不思議な存在感で常にシーンの最先端をゆくDYGL(ディグロー)。
メンバー構成が伝説のバンドYkiki Beat(ワイキキビート)とほぼ同じという事実は有名な話です。
一聴すると海外の大御所ロックバンドのようなサウンドを鳴らすDYGL。
しかしその姿はまだ少年のようなあどけなさを残す青年たちです。
2017年に発表された彼らの1stアルバム「Say Goodbye to Memory Den」が世界中で好評を得ています。
ザ・ストロークスのアルバート・ハモンドJr.と彼らのプロデューサーでもあるガス・オバーグ。
その2人をプロデューサーに迎えNYでレコーディングされた本作。
そこには彼の地の最新の音楽シーンの空気感を濃縮したような音が記録されていました。
痛快なロックンロールが詰まった1stアルバム「Say Goodbye to Memory Den」
Theフーが現代に蘇ったような「Come Together」で幕を開ける本作。
彼らのバンド名の由来である”Dayglo(安っぽくて派手)”がピッタリのサウンドです。

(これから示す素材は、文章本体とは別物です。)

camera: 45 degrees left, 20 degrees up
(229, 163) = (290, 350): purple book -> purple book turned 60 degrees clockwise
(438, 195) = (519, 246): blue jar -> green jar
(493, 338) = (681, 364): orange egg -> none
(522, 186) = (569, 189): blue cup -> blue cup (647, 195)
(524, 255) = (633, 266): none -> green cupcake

全編英語詞の痛快なロックンロールが14曲これでもかと詰め込まれています。
EPやシングルで既発の人気曲「Thousand Miles」「Waste of Time」なども再録。
より生々しいサウンドに蘇って収録されています。
2017年にはフジロックでの凱旋ライブも行いより多くのファンを増やし続けるDYGL。
「Let It Sway」徹底解説!
”Dayglo”なMVをチェック!
2016年にCD、ヴァイナル、カセットの3形態でリリースされた1stEP「Don’t Know Where It Is」。
この非常に珍しいリリース形態はすでに海外での活動を視野に入れてのことでもあります。

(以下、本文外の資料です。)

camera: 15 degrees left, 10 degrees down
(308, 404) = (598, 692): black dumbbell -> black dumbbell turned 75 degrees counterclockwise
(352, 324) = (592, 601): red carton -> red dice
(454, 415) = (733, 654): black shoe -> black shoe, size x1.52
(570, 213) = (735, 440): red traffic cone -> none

当時制作された「Let It Sway」のオフィシャルMVをチェックしてみましょう。
Ykiki Beatと明確に楽曲で差別化を図っているのが分かります。
特にDYGLの核となるのがギターの下口さんのクレイジーなプレイスタイルです。
コメント欄に書き込まれた”The Arctic Libertine Strokes!”という言葉が全てを物語っています。
"T.G.I.not F!"
Laughing about in the midnight streets
(真夜中のストリートで笑いながら)
You say "T.G.I. not F!"
(君は言う”金曜じゃなくてよかった!”)
I need time to talk with you
(君とは話す時間が必要だ)
Deeper than we ever did
(これまでよりずっと深い話を)
出典: Let It Sway/作詞:Nobuki Akiyama 作曲:Nobuki Akiyama
DYGLの楽曲の作詞作曲はギター&ボーカルの秋山さんが担っています。
Ykiki Beatでもすべての楽曲を手掛けていた秋山さん。
脳内に相当の引き出しを持っているのでしょう。
”T.G.I.F”というスラングも使いこなしています。
これは”Thank God It's Friday”の略語で週末の金曜日を讃えるスラングです。

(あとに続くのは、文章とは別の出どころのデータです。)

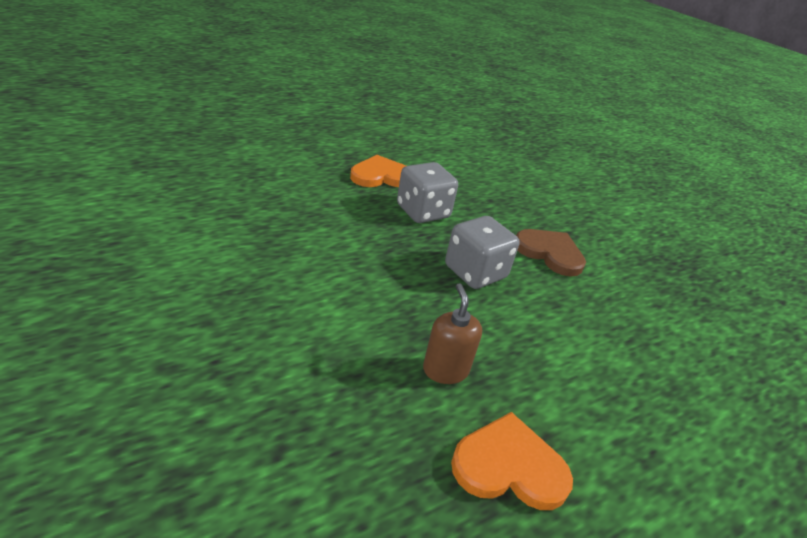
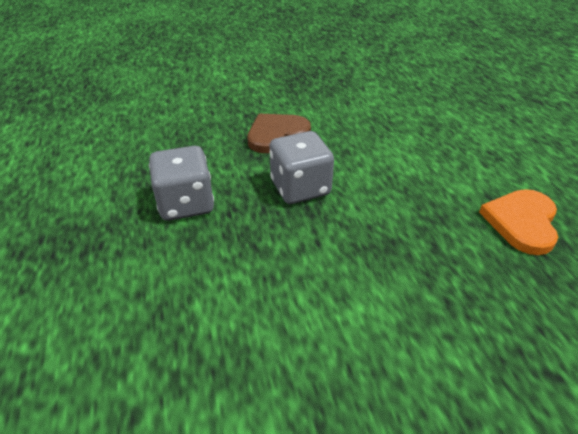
camera: 70 degrees left, 5 degrees up
(381, 176) = (90, 227): orange heart -> none
(445, 370) = (432, 237): brown soap dispenser -> none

しかし「Let It Sway」では”not”を挟むことで否定語に。
つまり”金曜じゃなくて良かった”と喜ぶ友人のライフスタイルを表現しています。
いわゆるヤッピー的上昇志向を揶揄してるのでしょう。
真夜中のクラブ通いが日課の友人が酒に酔い道端で笑い転げている光景が浮かび上がります。
”鍵”を見つけたんだ...
I found the pain inside my heart
(胸が痛むんだ)
Devote it all to your eyes
(君に見せてやりたい)
I found the key made for no doors
(鍵を見つけたんだ、扉のじゃないやつを)
出典: Let It Sway/作詞:Nobuki Akiyama 作曲:Nobuki Akiyama
秋山さんは昭和の文学作品に強い影響を受けたと語っています。
またアルバム制作時にルー・リードとビートルズの詩集を改めて読み返したそうです。
DYGL&Ykiki Beatの歌詞に文学的な表現が多いのはそれらの影響でしょう。
胸の、つまり心の中にある痛み。
それは大概にして”恋”か”後悔”のような感情です。
さらに続くフレーズに”扉のためではない鍵”を見つけたとあります。
”キーワード”や”キーポイント”で用いられる”キー”。
これらを総合すると現状に不満を感じている人物が生きるためのヒントを見つけた、と推察されます。